**STATED GOAL**.
Write out the stretch of the text on changing realtors from "How to Know When It’s" through "that’s at stake!", word for word.

**TEXT SECTION**.
***
How to Know When It’s Time to Change Realtor

    How to Know When It's Time to Change Realtor

    If your home has been listed for a while, you will naturally be asking yourself why, when the current market for houses is so buoyant.

    Unfortunately, not all realtors make an all out attempt to get a home sold. Here are some sure signs that it’s time for you to face up to reality and hire someone else:

    A part time agent – Not everyone engaged in real estate treats it as a full time occupation. Like any professional activity, a “24/7” attitude is essential if the right results are to be achieved. If you suspect that you have a part time agent because, for example, your calls and emails are ignored or not answered in a timely fashion, ask a direct question about daily activity levels. It’s your house sale that’s at stake!

    Where’s the marketing plan? – When you hired the realtor, he/she should have demonstrated a structured, multi-faceted marketing plan to sell your home. If not then it’s more¬† than likely your home is not gaining the right levels of visibility to attract interest.
***
**DATASET CONTENT**.
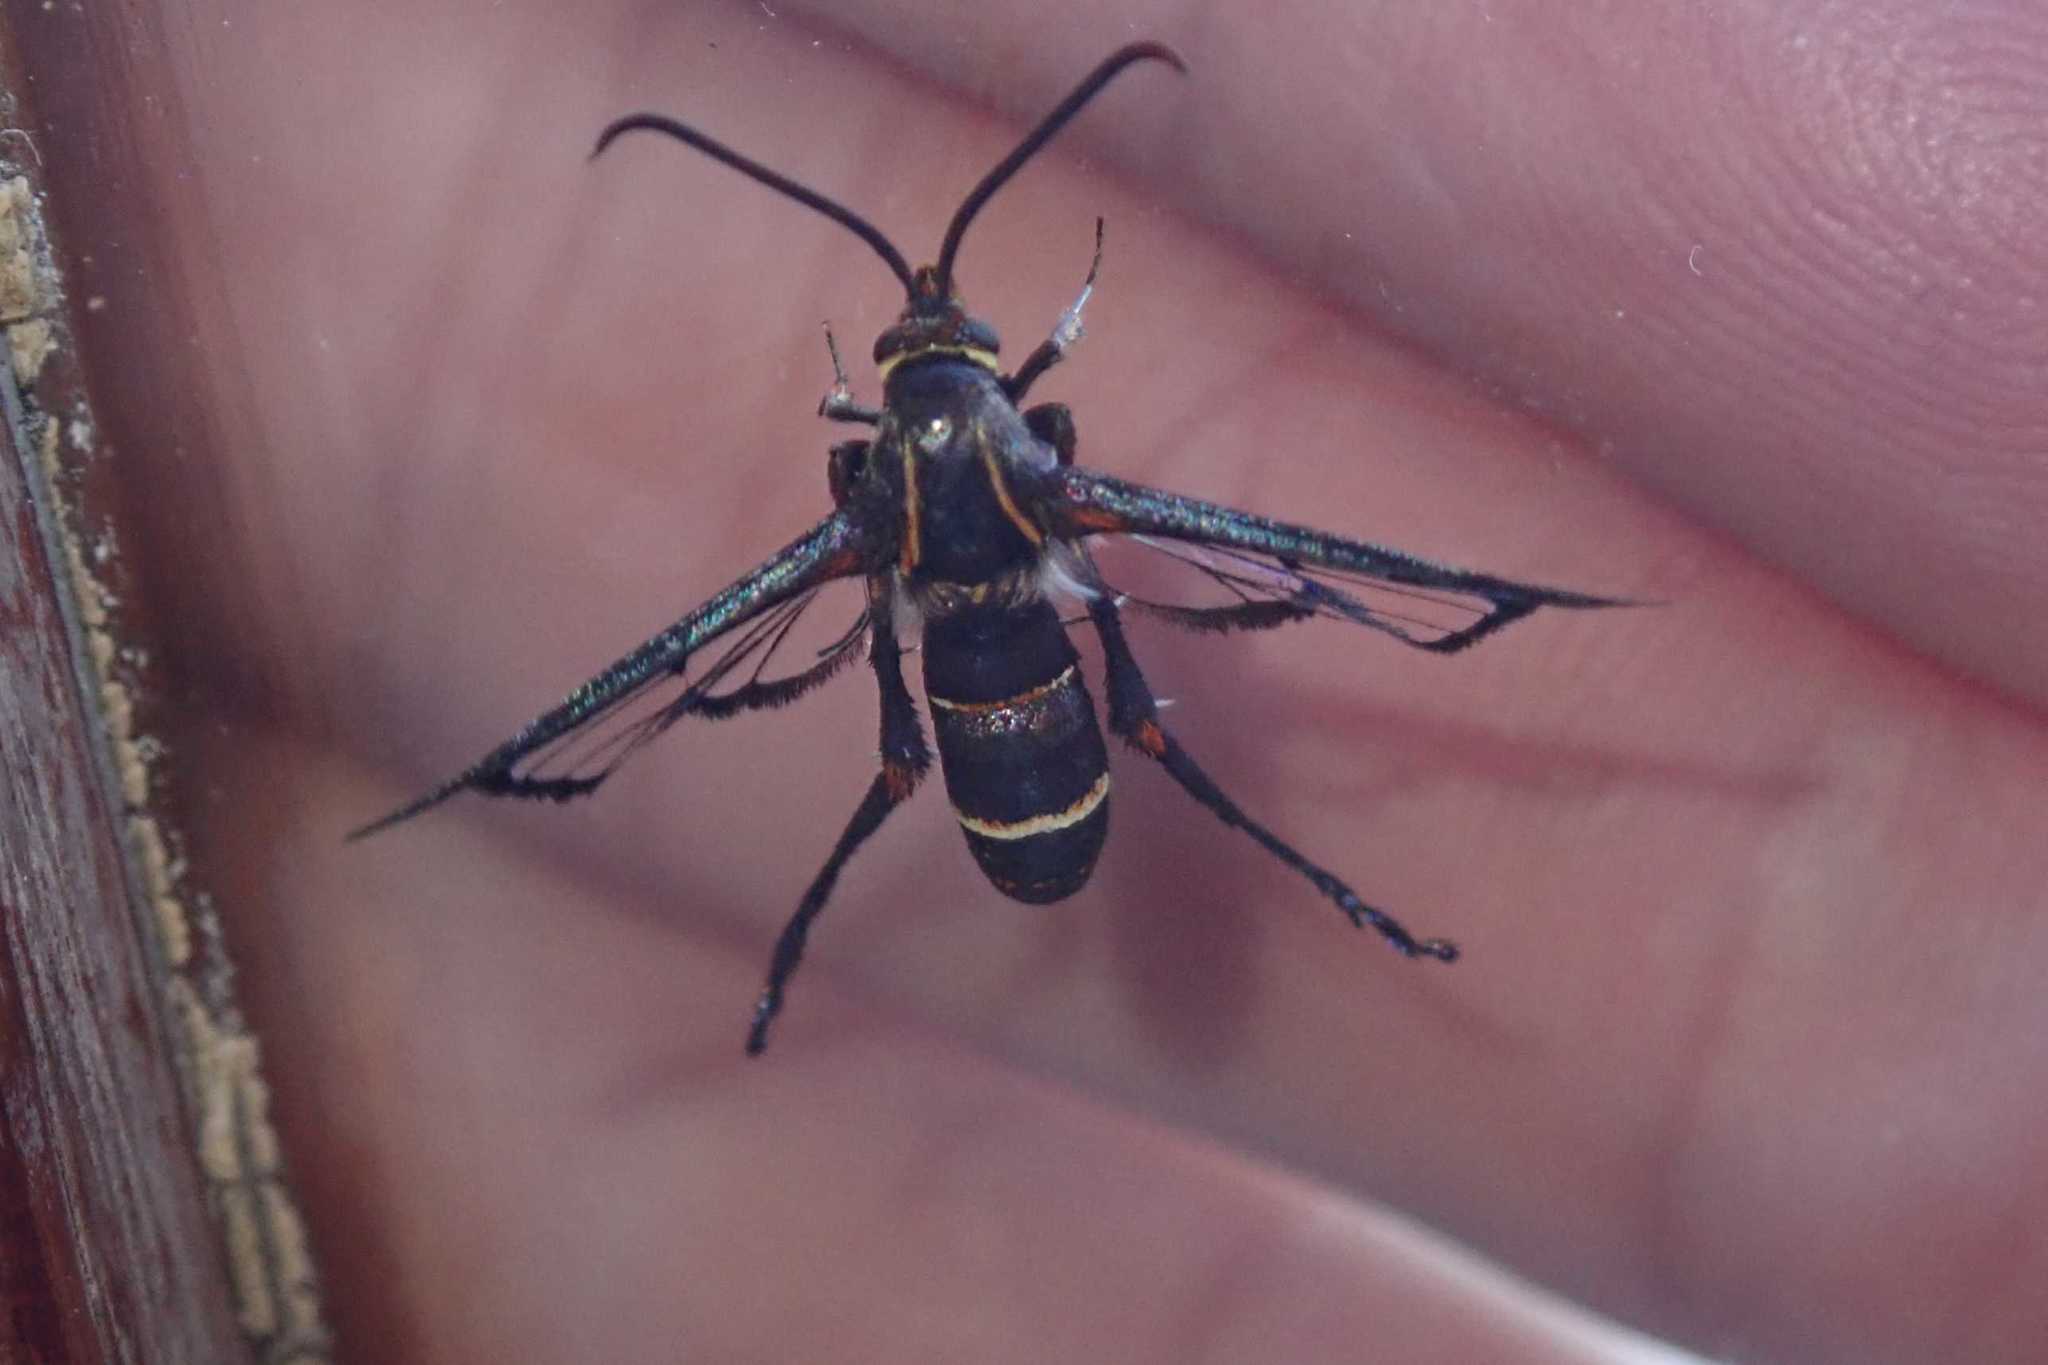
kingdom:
***
**EXERCISE RESPONSE**.
How to Know When It’s Time to Change Realtor

    How to Know When It's Time to Change Realtor

    If your home has been listed for a while, you will naturally be asking yourself why, when the current market for houses is so buoyant.

    Unfortunately, not all realtors make an all out attempt to get a home sold. Here are some sure signs that it’s time for you to face up to reality and hire someone else:

    A part time agent – Not everyone engaged in real estate treats it as a full time occupation. Like any professional activity, a “24/7” attitude is essential if the right results are to be achieved. If you suspect that you have a part time agent because, for example, your calls and emails are ignored or not answered in a timely fashion, ask a direct question about daily activity levels. It’s your house sale that’s at stake!